6 octobre 2022

Wort sur la Paracha…Beaalotekha

«Sur l’ordre de D., ils camperont, sur l’ordre de D., ils partiront» (9,20)

Ce verset est porteur d’une règle morale. Avant d’accomplir une action ou de se déplacer, que l’homme dise toujours : avec l’aide de D., ou si D. le veut. Par exemple, s’il s’apprête à se mettre en route, qu’il dise : je me dispose à voyager, avec l’aide de D., et j’ai l’intention de faire une halte à tel endroit, si D. le veut. Son Nom se trouvera ainsi constamment sur ses lèvres, au moment où il conçoit son projet et lorsqu’il le met en application, pour chacune de ses actions. En agissant ainsi, une personne intériorisera et fixera dans son coeur les notions de base de la émouna, et cela amènera de la bénédiction dans sa vie. (Chlal Hakadoch)

« Puisque l’Eternel a dit du bien d’Israël. » (10, 29)

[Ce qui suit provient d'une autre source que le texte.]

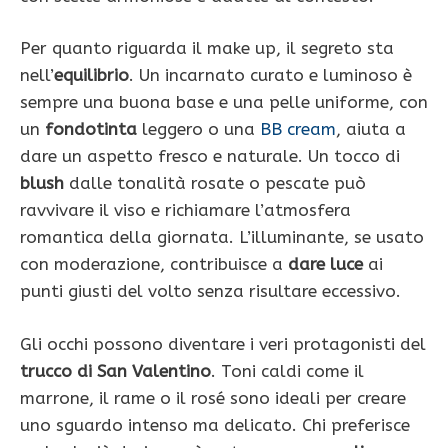
Per quanto riguarda il make up, il segreto sta
nell’
equilibrio
. Un incarnato curato e luminoso è
sempre una buona base e una pelle uniforme, con
un
fondotinta
leggero o una
BB cream
, aiuta a
dare un aspetto fresco e naturale. Un tocco di
blush
dalle tonalità rosate o pescate può
ravvivare il viso e richiamare l’atmosfera
romantica della giornata. L’illuminante, se usato
con moderazione, contribuisce a
dare luce
ai
punti giusti del volto senza risultare eccessivo.
Gli occhi possono diventare i veri protagonisti del
trucco di San Valentino
. Toni caldi come il
marrone, il rame o il rosé sono ideali per creare
uno sguardo intenso ma delicato. Chi preferisce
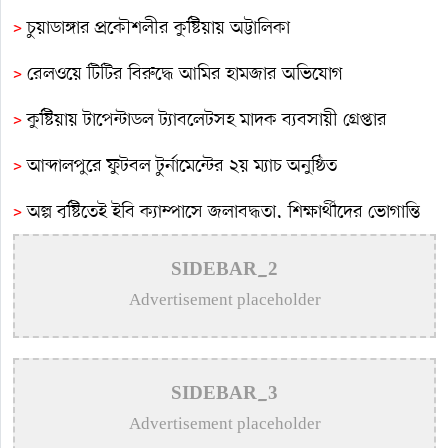
>
চুয়াডাঙ্গার প্রকৌশলীর কুষ্টিয়ায় অট্টালিকা
>
রেলওয়ে টিটির বিরুদ্ধে আমির হামজার অভিযোগ
>
কুষ্টিয়ায় টাপেন্টাডল ট্যাবলেটসহ মাদক ব্যবসায়ী গ্রেপ্তার
>
আব্দালপুরে ফুটবল টুর্নামেন্টের ২য় ম্যাচ অনুষ্ঠিত
>
অল্প বৃষ্টিতেই ইবি ক্যাম্পাসে জলাবদ্ধতা, শিক্ষার্থীদের ভোগান্তি
>
কুষ্টিয়ায় টাপেন্টাডলসহ ৪ মাদক কারবারি আটক
SIDEBAR_2
Advertisement placeholder
>
সমাজের সুবিধাবঞ্চিত মানুষের পাশে দাঁড়ানো আমাদের অন্যতম
দায়িত্ব: এমপি বাচ্চু মোল্লা
>
সাংবাদিক মোশারফের মা আর নেই
SIDEBAR_3
>
কুষ্টিয়ায় শিশু বলাৎকারের অভিযোগে ৭০ বছরের বৃদ্ধ গ্রেপ্তার
Advertisement placeholder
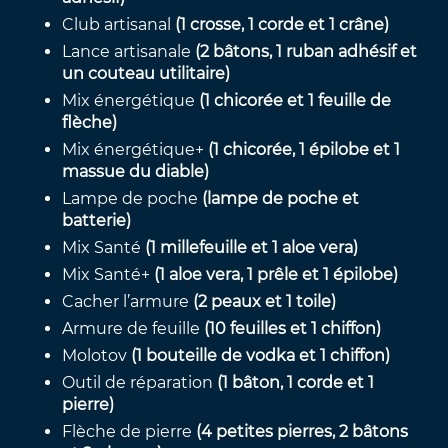
Club artisanal
(1 crosse, 1 corde et 1 crâne)
Lance artisanale
(2 bâtons, 1 ruban adhésif et
un couteau utilitaire)
Mix énergétique
(1 chicorée et 1 feuille de
flèche)
Mix énergétique+
(1 chicorée, 1 épilobe et 1
massue du diable)
Lampe de poche
(lampe de poche et
batterie)
Mix Santé
(1 millefeuille et 1 aloe vera)
Mix Santé+
(1 aloe vera, 1 prêle et 1 épilobe)
Cacher l’armure
(2 peaux et 1 toile)
Armure de feuille
(10 feuilles et 1 chiffon)
Molotov
(1 bouteille de vodka et 1 chiffon)
Outil de réparation
(1 bâton, 1 corde et 1
pierre)
Flèche de pierre
(4 petites pierres, 2 bâtons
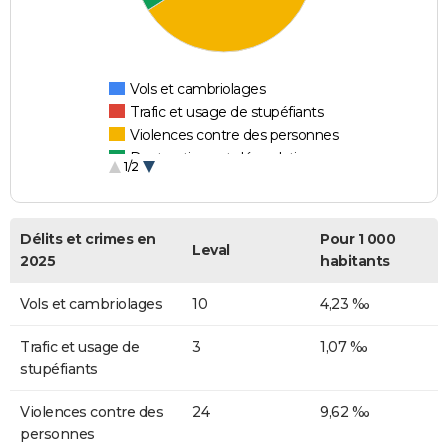
Vols et cambriolages
Trafic et usage de stupéfiants
Violences contre des personnes
Destructions et dégradations
1/2
Escroqueries et fraudes
Délits et crimes en
Pour 1 000
Leval
2025
habitants
Vols et cambriolages
10
4,23 ‰
Trafic et usage de
3
1,07 ‰
stupéfiants
Violences contre des
24
9,62 ‰
personnes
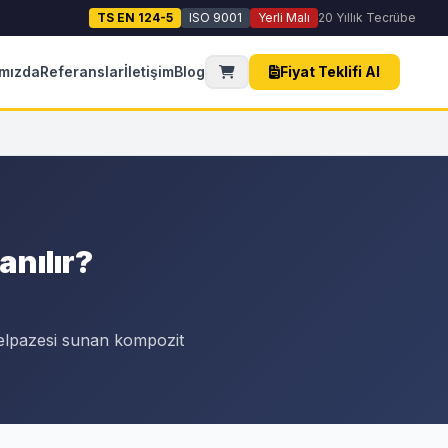
TS EN 124-5
ISO 9001
Yerli Malı
20 Yıllık Tecrübe
mızda
Referanslar
İletişim
Blog
Fiyat Teklifi Al
anılır?
yelpazesi sunan kompozit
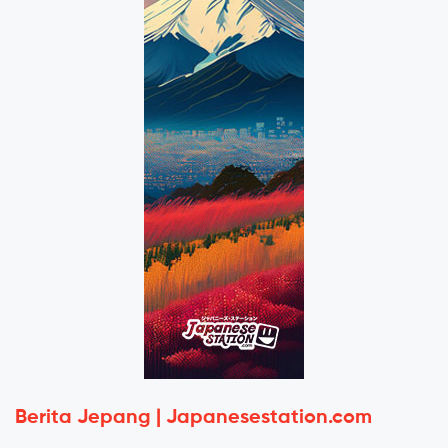
Berita Jepang | Japanesestation.com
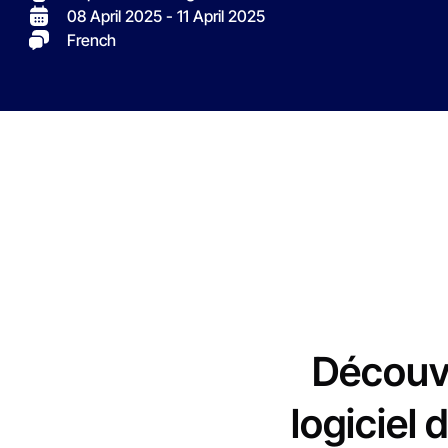
08 April 2025
- 11 April 2025
French
Découv
logiciel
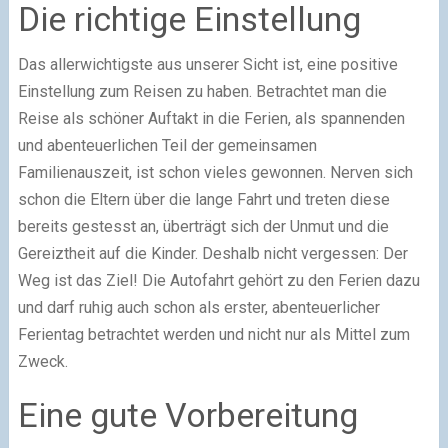
Die richtige Einstellung
Das allerwichtigste aus unserer Sicht ist, eine positive
Einstellung zum Reisen zu haben. Betrachtet man die
Reise als schöner Auftakt in die Ferien, als spannenden
und abenteuerlichen Teil der gemeinsamen
Familienauszeit, ist schon vieles gewonnen. Nerven sich
schon die Eltern über die lange Fahrt und treten diese
bereits gestesst an, überträgt sich der Unmut und die
Gereiztheit auf die Kinder. Deshalb nicht vergessen: Der
Weg ist das Ziel! Die Autofahrt gehört zu den Ferien dazu
und darf ruhig auch schon als erster, abenteuerlicher
Ferientag betrachtet werden und nicht nur als Mittel zum
Zweck.
Eine gute Vorbereitung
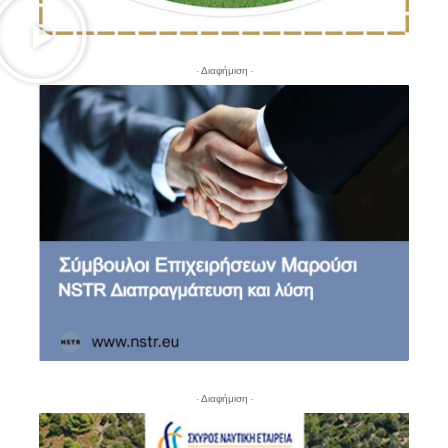
- Διαφήμιση -
- Διαφήμιση -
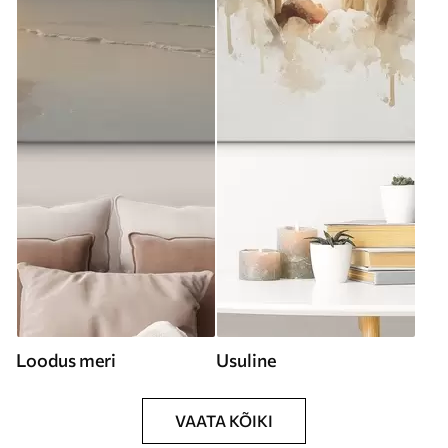
Loodus meri
Usuline
VAATA KÕIKI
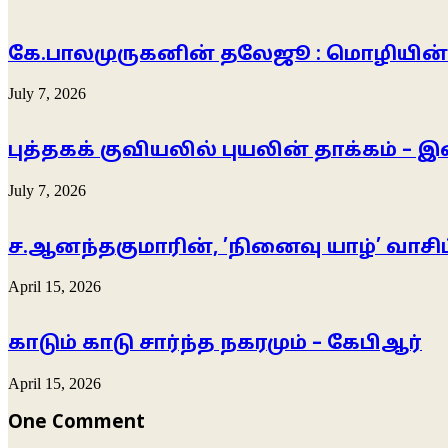
கே.பாலமுருகனின் தலேஜூ : மொழியின் களி
July 7, 2026
புத்தகக் குவியலில் புயலின் தாக்கம் 
July 7, 2026
ச.ஆனந்தகுமாரின், ’நினைவு யாழ்’ வாசிப
April 15, 2026
காடும் காடு சார்ந்த நகரமும் – கேபிஆர்
April 15, 2026
One Comment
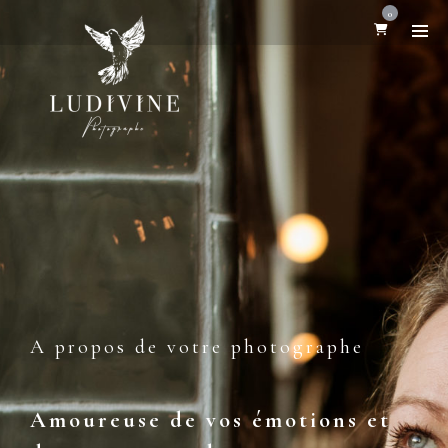
0
A propos de votre photographe
Amoureuse de vos émotions et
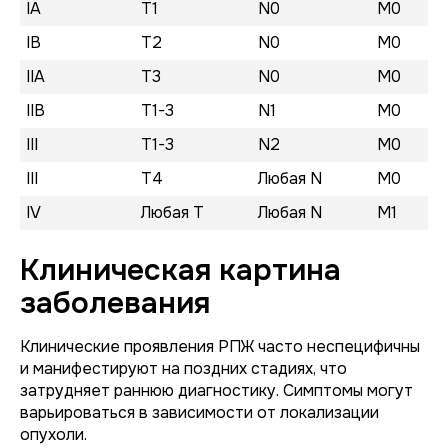
IA
T1
N0
M0
IB
T2
N0
M0
IIA
T3
N0
M0
IIB
T1-3
N1
M0
III
T1-3
N2
M0
III
T4
Любая N
M0
IV
Любая T
Любая N
M1
Клиническая картина
заболевания
Клинические проявления РПЖ часто неспецифичны
и манифестируют на поздних стадиях, что
затрудняет раннюю диагностику. Симптомы могут
варьироваться в зависимости от локализации
опухоли.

L’expression diber tov (dit du bien) ne se trouve que deux fois dans la Bible : une fois ici et une autre dans le livre d’Esther, au sujet de Mordékhaï duquel il est dit qu’il « a parlé pour le bien du roi ». L’auteur du Igra Dékala en retire l’enseignement suivant : louer le peuple juif revient à louer le Roi, c’est-à-dire le Maître du monde. Mais, l’inverse est aussi vrai : quiconque médit des enfants

d’Israël est considéré comme avoir médit du Roi des rois.

L’auteur du Ravid Hazaav explique dans cet esprit le verset « Selon la lésion (moum) qu’il aura faite à autrui, ainsi lui sera-t-il fait » : celui qui attribue un défaut (moum) à un homme, c’est comme s’il en attribuait au Saint béni soit-Il. Aussi est-il de notre devoir de juger positivement autrui et de ne pas s’empresser d’affirmer qu’il avait l’intention de nous taquiner ou de médire de nous.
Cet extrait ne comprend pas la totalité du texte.